Proximal femoral osteotomy: The rationale is to remove the necrotic or collapsing segment from the weight-bearing zone of the femoral head. This procedure should be considered in young patients with small to medium-size lesions (or a combined necrotic angle of less than 200). However an osteotomy can significantly complicate future conversion to THA due to the fact that anatomy is distorted and with retained hardware that can be problematic.


Vascularized bone grafting: The aim of this treatment is to introduce bone with it's own blood supply. In general, free vascularized fibular grafting is only considered for patients <35 years-old with pre-collapse lesions or those with collapse of <2mm.

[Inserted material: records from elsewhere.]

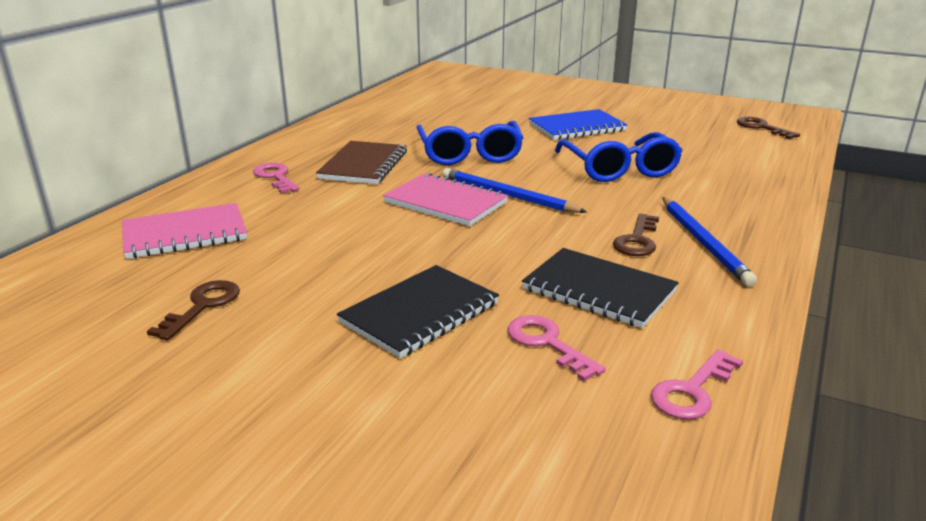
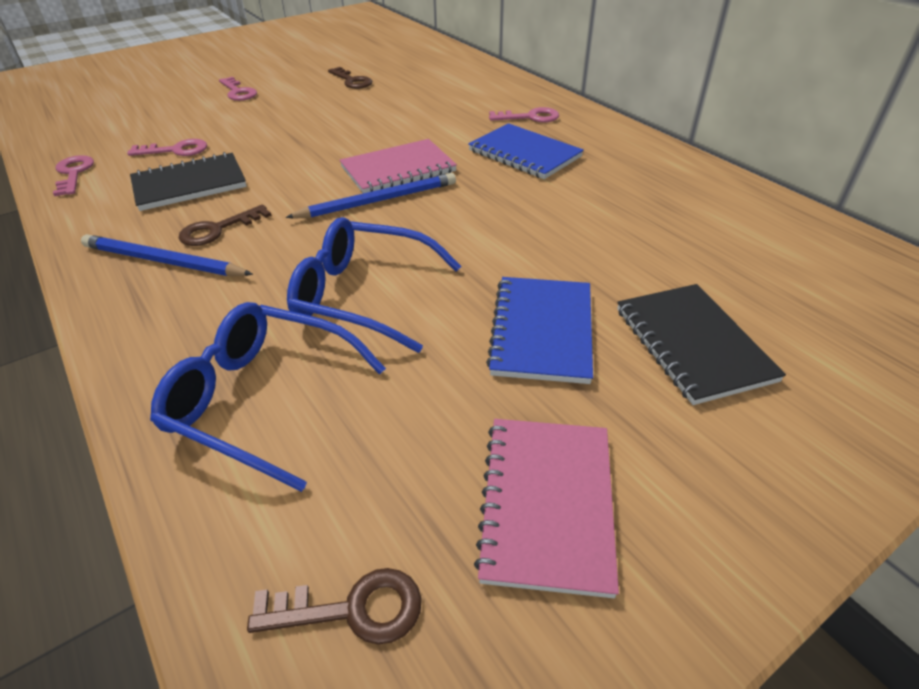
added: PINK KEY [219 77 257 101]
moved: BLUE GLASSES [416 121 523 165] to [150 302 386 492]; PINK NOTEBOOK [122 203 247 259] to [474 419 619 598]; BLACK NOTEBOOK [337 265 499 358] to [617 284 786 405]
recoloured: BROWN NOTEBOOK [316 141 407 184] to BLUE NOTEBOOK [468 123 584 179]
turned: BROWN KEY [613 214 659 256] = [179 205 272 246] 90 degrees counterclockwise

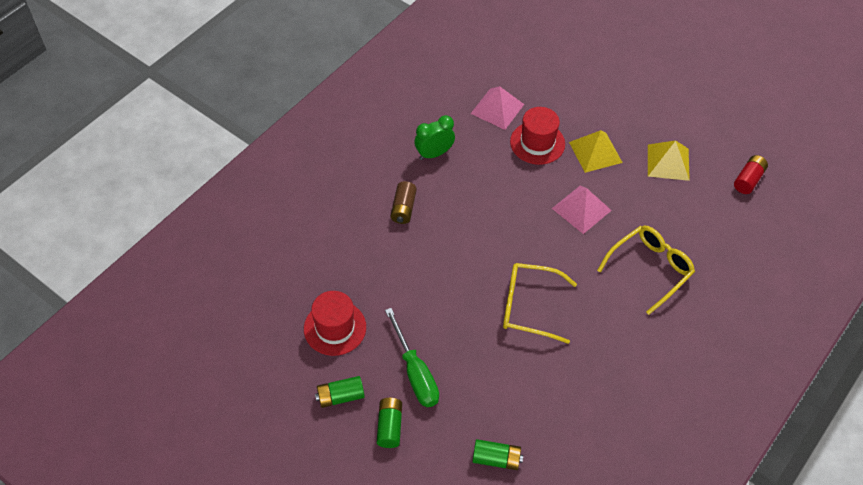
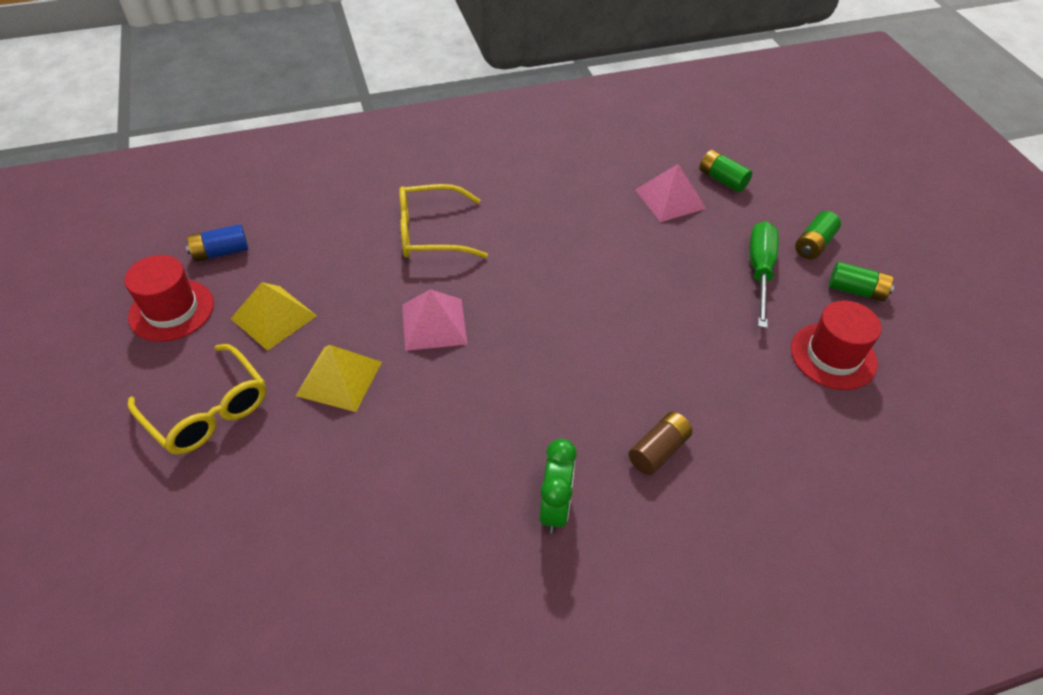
moved: PINK PYRAMID [470 86 524 130] to [635 164 707 222]; RED HAT [510 107 565 165] to [124 255 214 342]; YELLOW GLASSES [503 263 577 344] to [128 344 266 455]
recoloured: RED BATTERY [734 155 768 194] to BLUE BATTERY [186 224 248 262]
turned: GREEN CLOCK [414 115 455 160] = [539 439 577 533] 90 degrees counterclockwise

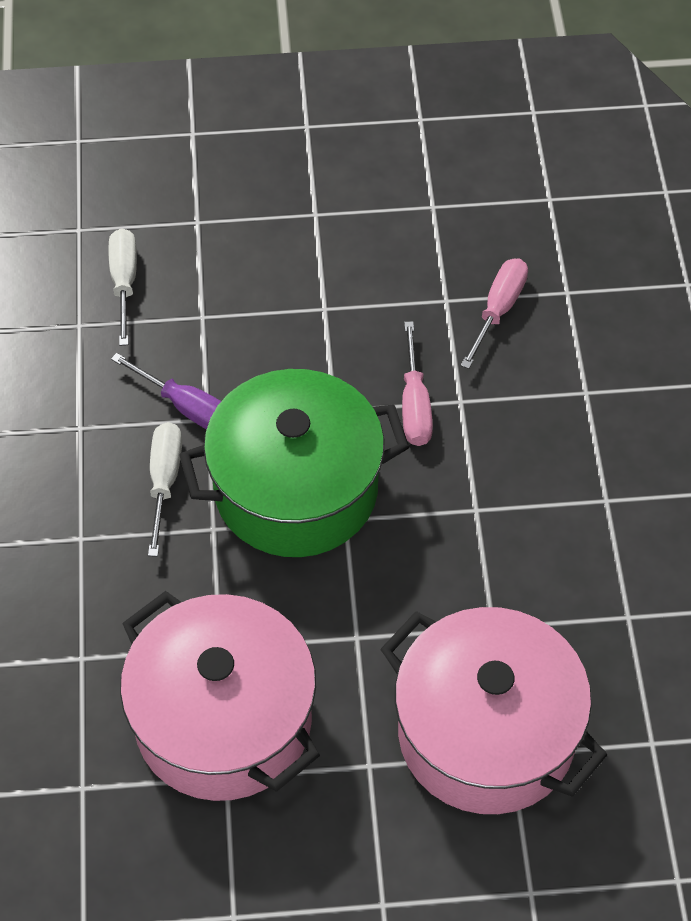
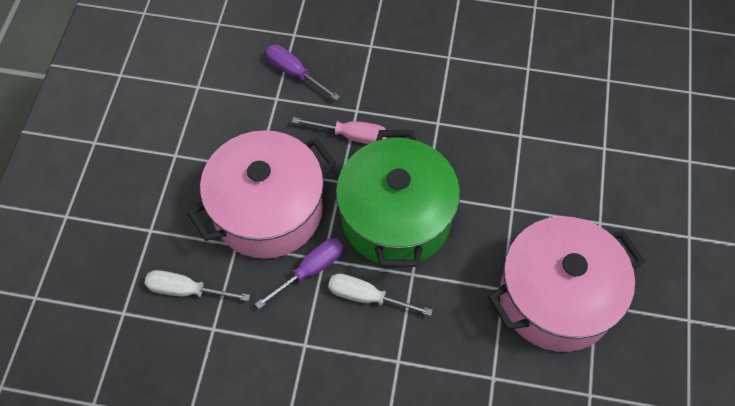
moved: PINK POT [380 607 607 814] to [187 130 336 259]
recoloured: PINK SCREWDRIVER [461 258 528 369] to PURPLE SCREWDRIVER [265 44 340 100]

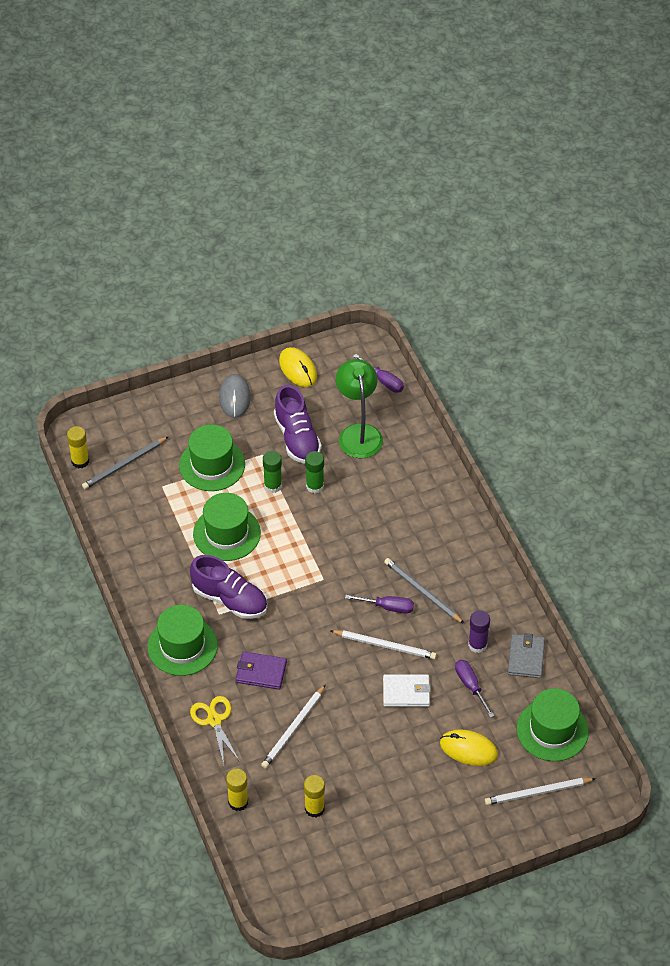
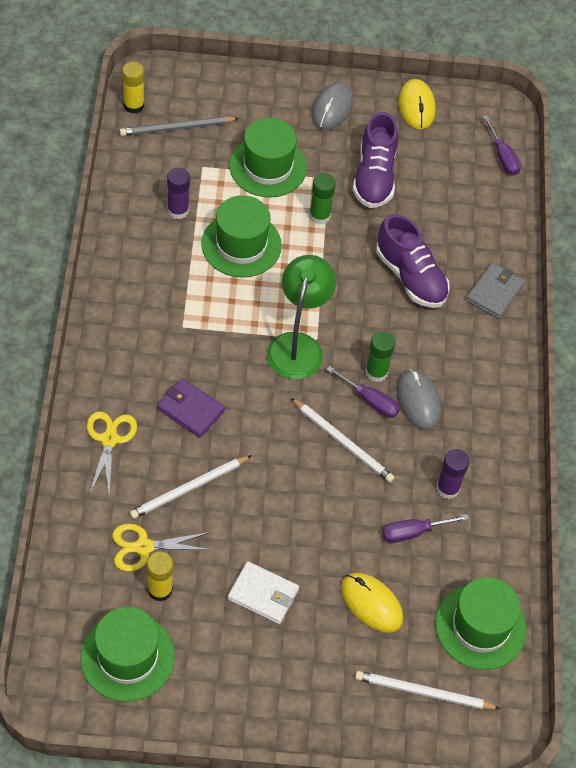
removed: YELLOW GLUE STICK [226 769 248 811]
added: PURPLE GLUE STICK [167 168 190 219]; YELLOW SCISSORS [112 524 212 572]
moved: GREEN LAMP [336 359 383 458] to [267 255 336 380]; GREEN GLUE STICK [305 451 324 494] to [365 331 395 382]; PURPLE SHOE [190 555 267 619] to [376 214 450 308]; GREEN HAT [147 605 218 676] to [80 607 175 702]; GREY WALLET [508 633 545 678] to [466 263 525 319]; WHITE WALLET [383 674 431 707] to [228 561 299 624]
replaced: GREY PENCIL [384 558 464 624] to GREY MOUSE [396 369 441 430]
turned: PURPLE SCREWDRIVER [455 660 494 718] = [382 514 469 543] 105 degrees counterclockwise

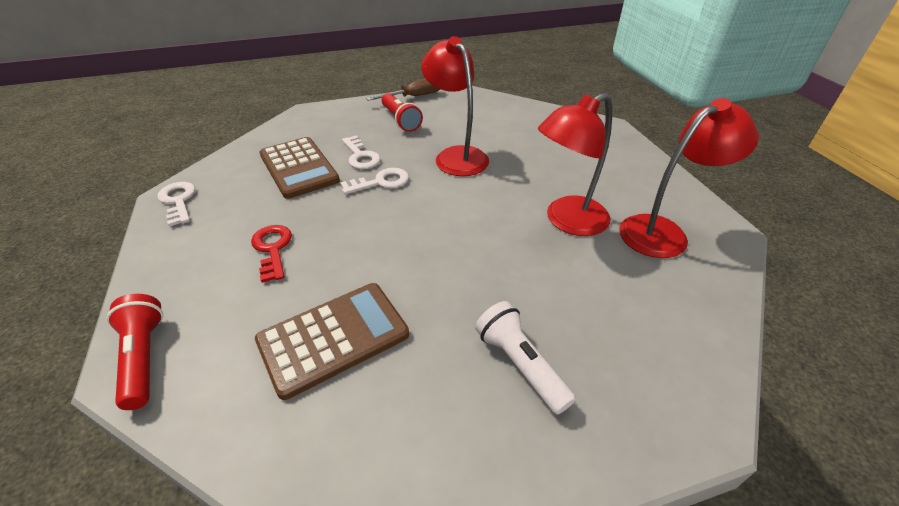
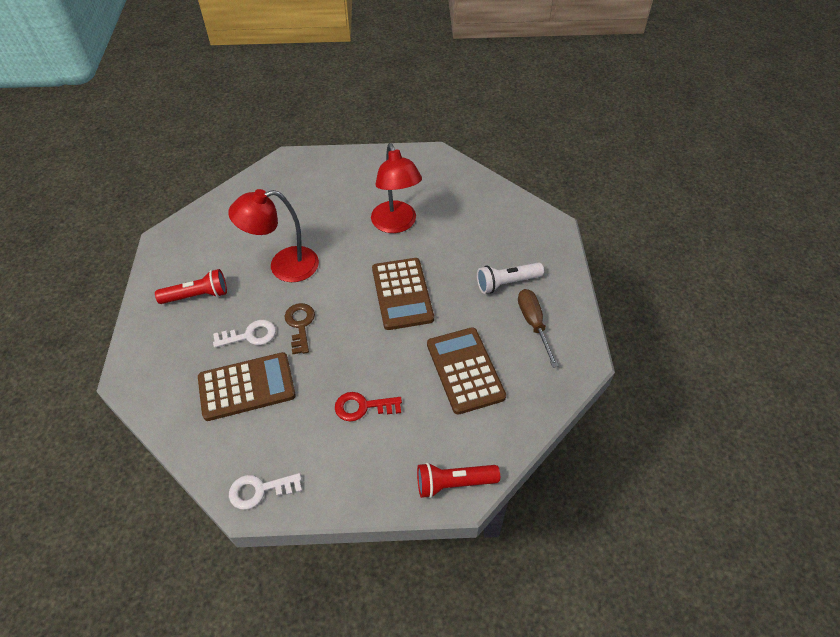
removed: RED LAMP [619 98 759 258]
added: BROWN CALCULATOR [372 258 434 330]
moved: BROWN SCREWDRIVER [366 78 440 101] to [518 289 558 368]
recoloured: WHITE KEY [340 168 409 194] to BROWN KEY [285 303 315 354]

The procedure requires two teams, one prepares the proximal femur while the other harvests the vascularized fibula graft. The free fibula and cancellous bone graft are then inserted into a core tract and the peroneal vessels are joined to either the lateral circumflex artery or the ascending branch of the first perforator.


Patients are typically kept on protected weight bearing for 6 months. In addition to providing structural support, this procedure theoretically provides some amount of revascularization of the femoral head.


Results with this technique have been highly variable. Complications include donor site morbidity (24%) and proximal femur fracture (2.5%) . Lastly, conversion to total hip arthroplasty in patients who have undergone this procedure requires burring laterally to prevent the prosthesis from being misplaced.


Total hip replacement is by far the commonest treatment as it is effective and long lasting. Results are  similar in patients of the same age who have hip replacement for other diagnoses.